Some people receive spankings because they like the sensation of getting spanked. We call those people bottoms or masochists. Others receive spankings because they want to please the person giving them, even though they really don't enjoy the sensation itself. Those people are more likely to be in the submissive, service, or slave* category. A common mistake is to confuse one sort of desire with the other.
Similarly, some people really like giving orders and being in charge. We call these people dominants, masters, or mistresses. Other folks just like spanking people or inflicting pain. We call those people tops or sadists.
These elements can be combined in many different ways, and not just the dominant = top = master and submissive = bottom = slave mentality that has become so common online. In the interest of clarity, I'd like to attempt to separate some key concepts from each other:
Topping and Bottoming describe the physical act or position.
Top = gives sensation, Bottom = receives sensation
Sadism and Masochism define what sort of sensation (pain).
Sadist = gives pain, Masochist = receives pain
Sex is another sort of sensation (pleasure).
Person on top = gives sex, person on bottom = receives sex
Domination and Submission describe attitudes or roles.
Dominant = in charge, Submissive = supportive
Master and Slave denotes ownership.
Master = makes rules, Slave* = obeys them
Switch = goes back and forth between any set or combination of these roles with ease
Dom/Sub and Master/Slave always involve some sort of intentional power exchange - but Top/Bottom, SM, and sex by themselves do not. Neither does fetish.
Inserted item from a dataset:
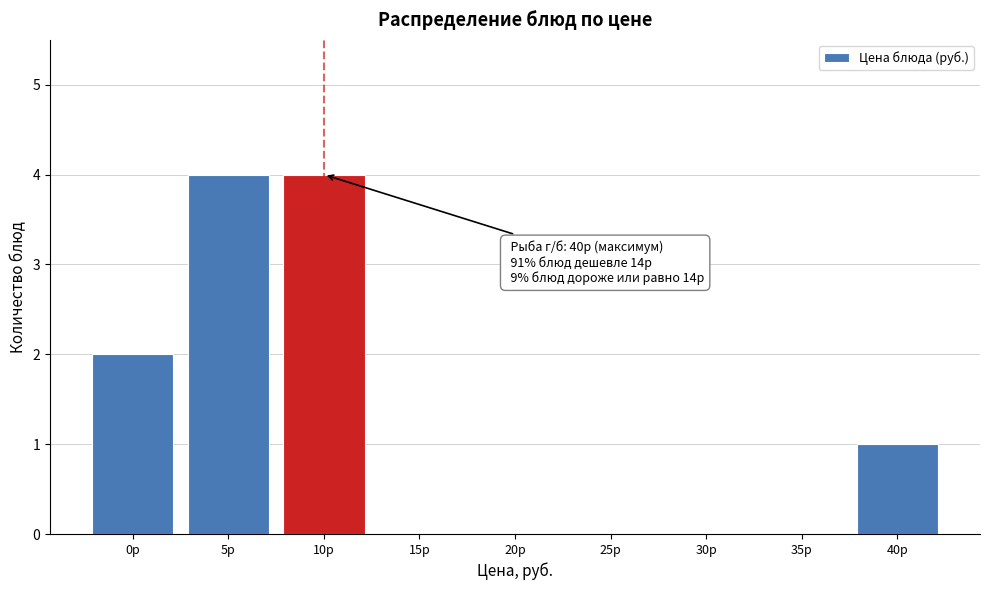

Reading left to right, extract all data points from this chart.

0р=2	5р=4	10р=4	15р=0	20р=0	25р=0	30р=0	35р=0	40р=1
Power exchange is an attitude, not an act.
Acts do not equal attitudes.
One can be more than one of these things simultaneously, of course, but it's not required. For instance, some dominants have no interest in topping, while some submissives have no interest in bottoming. On the flip side, many masochists have no interest in submission or service and sadists may or may not be interested in control.
The point of all this is that you don't have to pick any one of these categories and adhere to it rigidly. Instead, think of it as more of a Mr. Potato Head guide to your sexual play – mix and match the parts that feel right to you, and leave the others for people to whom they are better suited. If it makes you truly uncomfortable, don't do it! There is no “one true way” to kinky sex, other than what you and your partner(s) mutually agree upon.
*All relationships are understood to be between consenting adults, safe-words are available if necessary, and all limits should be clearly negotiated and agreed upon ahead of time.